How? Here is the setting. You get sick, perhaps after a nasty fall and you go to your GP soon after, for a checkup. Your GP gets alarmed knowing you have arthritis and osteo porosis, especially after noting the large lump on the head and then tries to contact your specialist, to arrange admission. You are taken to your favourite private hospital at lunch time for admission to the inpatient wing. Unfortuneatly, the specialist doesn't come in till the next day.
You can't wait for the specialist as the pain is increasing plus you suspect you have fractured an elbow when you fell. The reception clerk stops you cold. Pleading is no good, the clerk says hospital policy says you can only be admitted by a specialist, and the GP's concern for her patient goes unheeded. So what does she do? She refers you to outpatients, even though you were at the same hospital for the same condition 6 months before.

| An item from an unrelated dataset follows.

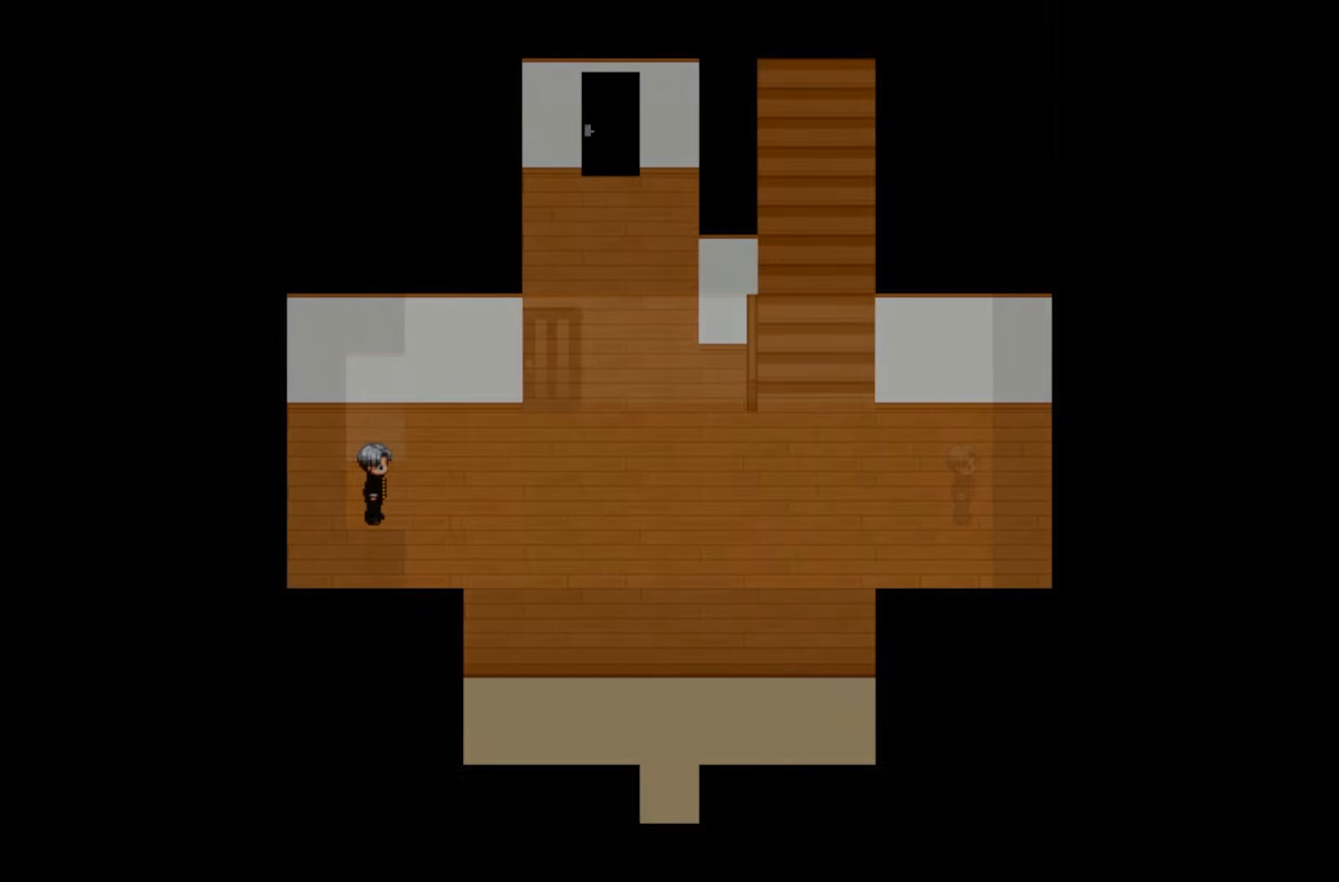
{"keys": [], "events": []}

So, because your specialist is on leave, you can't be admitted as an inpatient. Then you think, as an outpatient, at least I'll get seen by a hospital doctor. As you have been paying You part with a minimum starting fee of $320 outpatient admission fee, and it's up to the doctor to decide if you can be admitted as an inpatient. He takes some basic tests like examining the wounds and decides, hell, this patient needs brain scans, body scans ultrasound and xrays to pinpoint the problem.
The scans and X-rays are done. And guess what, you are admitted as an inpatient by the doctor. Hooray you think, I'm covered now, so you start to relax. Then you are told there is no bed available. They transfer you to another private hospital that very night. You spend a week at this hospital and no one can tell you what's causing the falls except perhaps low salt levels. They release you with a prescription of basic drugs like pain killers after a week and good bye Jack. In fairness the attending staff were excellent.
Then the sh#t hits the fan a few weeks later. You get a bill from the outpatients arm (A separate entity to the rest of the private hospital if that's possible). This is for the scans at $665.65. Out of pocket now nearly $1,000. So you go to Medicare - no hope, you go to your hospital insurer (remember top hospital cover at $4,080 per year on top of medicare) and they also have a policy that they do not cover outpatients bills.
I can't take this crap from private hospitals run as a business concern by business people. As I was a top hospital architect working on site at a major teaching hospital, I knew how the system worked. Firstly, private hospitals made this policy to show the government they were not greedy, and also to please the insurance companies. So who pays? the patient of course. The mug at the end of the chain.
I threathened a class action suit against all private hospitals, and guess what, it suddenly dawned on those greedy business owners that patients had enough of a supposedly "all encompassing cover" if you need hospitalization. My fee was immediately negated to zero. How many others have been gouged about a $1000 for a an inpatient admission which the silly clerk covered her antics by stating it was hospital policy. I would like a mass reaction to this by anyone who met similar gouging practises in the past.
Then there is the question of who is a specialist. If your GP is good enough to refer you to hospital, why must it be a specialist? They had no answer except to say it's their policy.
People need to consider whether Private Health coverage is cost effective in their individual case. What is is costing you and what are you getting for the money, in a genuine life threatening emergency you will be found a hospital bed in a Public Hospital, so if you are not anticipating the need for elective surgery, is Private Cover the best option?
Private Health Cover is a business, they will do what it takes to make profits for the investors, just a reality of life.